- Born: 1994 or 1995 (age 30–31) Kent, England, U.K.
- Occupations: Artist and cartoonist
- Years active: 2020–present
- Known for: Oyin and Kojo (comic series)

= Sarah Akinterinwa =

Sarah Akinterinwa (1994/1995) is a British artist, illustrator, and cartoonist. She is best known for her comic series Oyin and Kojo. She is the first Black British woman to be a cartoonist for The New Yorker.

== Career ==
Akinterinwa was born and raised in Kent, England to Nigerian immigrant parents. She enjoyed drawing from childhood, and although she didn't pursue a career in art, she continued to draw as a hobby.

She studied to be an educational mental health practitioner but left to work at a preschool owned by her mother. However, the business closed after the onset of the COVID-19 pandemic in April 2020. Then unemployed and home for social distancing restrictions, she created the single-panel comic Oyin and Kojo centered on the lives of a Black British couple, and posted them on her Instagram. She said she was inspired to create the comic due to the lack of representations of Black British couples in the media. An editor for The New Yorker saw her work online and invited her to be a contributor for the magasine. Akinterinwa is the first Black British woman to be a cartoonist for The New Yorker.

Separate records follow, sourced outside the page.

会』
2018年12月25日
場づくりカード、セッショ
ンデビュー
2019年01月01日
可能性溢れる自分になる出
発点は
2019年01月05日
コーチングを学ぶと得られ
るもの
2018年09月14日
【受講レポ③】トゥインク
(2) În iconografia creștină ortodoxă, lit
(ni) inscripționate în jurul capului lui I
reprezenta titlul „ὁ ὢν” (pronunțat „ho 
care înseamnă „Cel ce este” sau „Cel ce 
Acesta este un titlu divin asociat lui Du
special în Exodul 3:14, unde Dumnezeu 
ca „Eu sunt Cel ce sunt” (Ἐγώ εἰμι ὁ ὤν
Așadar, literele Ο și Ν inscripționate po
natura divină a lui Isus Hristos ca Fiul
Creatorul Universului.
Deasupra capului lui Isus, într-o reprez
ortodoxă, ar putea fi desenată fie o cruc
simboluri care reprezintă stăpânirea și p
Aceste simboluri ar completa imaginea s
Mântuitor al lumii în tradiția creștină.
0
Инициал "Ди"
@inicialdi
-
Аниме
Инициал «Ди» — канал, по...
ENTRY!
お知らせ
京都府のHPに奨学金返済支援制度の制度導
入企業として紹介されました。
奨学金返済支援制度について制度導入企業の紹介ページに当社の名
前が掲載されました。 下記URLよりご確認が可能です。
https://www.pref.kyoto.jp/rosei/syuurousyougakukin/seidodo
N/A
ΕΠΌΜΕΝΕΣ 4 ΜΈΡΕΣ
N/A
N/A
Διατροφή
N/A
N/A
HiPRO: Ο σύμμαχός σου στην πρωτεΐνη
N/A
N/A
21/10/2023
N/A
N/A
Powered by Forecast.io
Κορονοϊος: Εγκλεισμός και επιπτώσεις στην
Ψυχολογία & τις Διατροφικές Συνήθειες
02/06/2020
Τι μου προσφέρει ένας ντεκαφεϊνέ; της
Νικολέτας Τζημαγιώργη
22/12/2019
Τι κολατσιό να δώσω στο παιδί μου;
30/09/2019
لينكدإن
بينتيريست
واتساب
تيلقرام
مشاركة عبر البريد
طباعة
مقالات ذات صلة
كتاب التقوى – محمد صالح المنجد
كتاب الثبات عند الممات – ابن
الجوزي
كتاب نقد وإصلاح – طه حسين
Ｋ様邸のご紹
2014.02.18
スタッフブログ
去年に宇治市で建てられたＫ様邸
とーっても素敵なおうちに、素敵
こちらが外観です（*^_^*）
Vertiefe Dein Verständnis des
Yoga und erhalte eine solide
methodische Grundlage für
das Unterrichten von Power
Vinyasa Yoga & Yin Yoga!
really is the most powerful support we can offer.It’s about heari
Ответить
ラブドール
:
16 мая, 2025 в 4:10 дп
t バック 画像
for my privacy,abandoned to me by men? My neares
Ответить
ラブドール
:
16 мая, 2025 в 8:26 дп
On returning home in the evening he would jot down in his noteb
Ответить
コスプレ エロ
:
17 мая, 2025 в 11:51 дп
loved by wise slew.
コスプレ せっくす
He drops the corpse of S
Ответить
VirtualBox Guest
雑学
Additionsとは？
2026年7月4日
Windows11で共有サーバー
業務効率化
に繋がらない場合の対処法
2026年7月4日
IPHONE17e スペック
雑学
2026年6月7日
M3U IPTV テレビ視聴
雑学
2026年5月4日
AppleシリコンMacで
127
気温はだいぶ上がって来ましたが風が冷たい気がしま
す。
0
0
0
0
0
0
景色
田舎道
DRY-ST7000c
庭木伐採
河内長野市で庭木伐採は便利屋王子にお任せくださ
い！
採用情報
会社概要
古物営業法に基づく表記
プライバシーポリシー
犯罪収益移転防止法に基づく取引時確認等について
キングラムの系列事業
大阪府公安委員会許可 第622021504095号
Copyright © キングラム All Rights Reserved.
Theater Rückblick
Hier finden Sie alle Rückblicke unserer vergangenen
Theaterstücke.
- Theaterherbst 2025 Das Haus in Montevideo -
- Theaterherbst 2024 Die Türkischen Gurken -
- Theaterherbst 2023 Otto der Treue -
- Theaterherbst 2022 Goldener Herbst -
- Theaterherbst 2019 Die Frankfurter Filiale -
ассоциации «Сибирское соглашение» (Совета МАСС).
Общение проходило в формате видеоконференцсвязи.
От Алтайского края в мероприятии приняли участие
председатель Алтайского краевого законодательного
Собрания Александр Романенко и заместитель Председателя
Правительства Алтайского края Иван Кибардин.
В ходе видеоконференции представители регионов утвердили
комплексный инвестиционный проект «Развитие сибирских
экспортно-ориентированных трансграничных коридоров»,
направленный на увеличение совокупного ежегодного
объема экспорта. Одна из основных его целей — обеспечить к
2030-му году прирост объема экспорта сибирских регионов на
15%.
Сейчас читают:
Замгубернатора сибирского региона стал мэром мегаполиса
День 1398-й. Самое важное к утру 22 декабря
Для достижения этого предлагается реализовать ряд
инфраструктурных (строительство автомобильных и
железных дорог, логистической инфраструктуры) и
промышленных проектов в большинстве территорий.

She has since become a full-time artist and illustrator. Akinterinwa named Amanda Oleander and Issa Rae as two of her biggest influences. Her work has appeared in The Los Angeles Times and The Guardian. In 2022 her work was shown in an exhibition alongside the work of Mary Darly at the Cartoon Museum. Also in 2022 she created the comic series Body Equality for the Wellcome Collection that focused on marginalised bodies.

She published her debut book, an illustrated dating guide Why You'll Never Find the One: And Why It Doesn't Matter in February 2023 under Princeton Architectural Press. She based the book on her personal experiences and those of her friends.

== Personal life ==
Akinterinwa resides in London.

== Bibliography ==
- 2023. Why You'll Never Find the One: And Why It Doesn't Matter. Princeton Architectural Press, ISBN 9781797222530.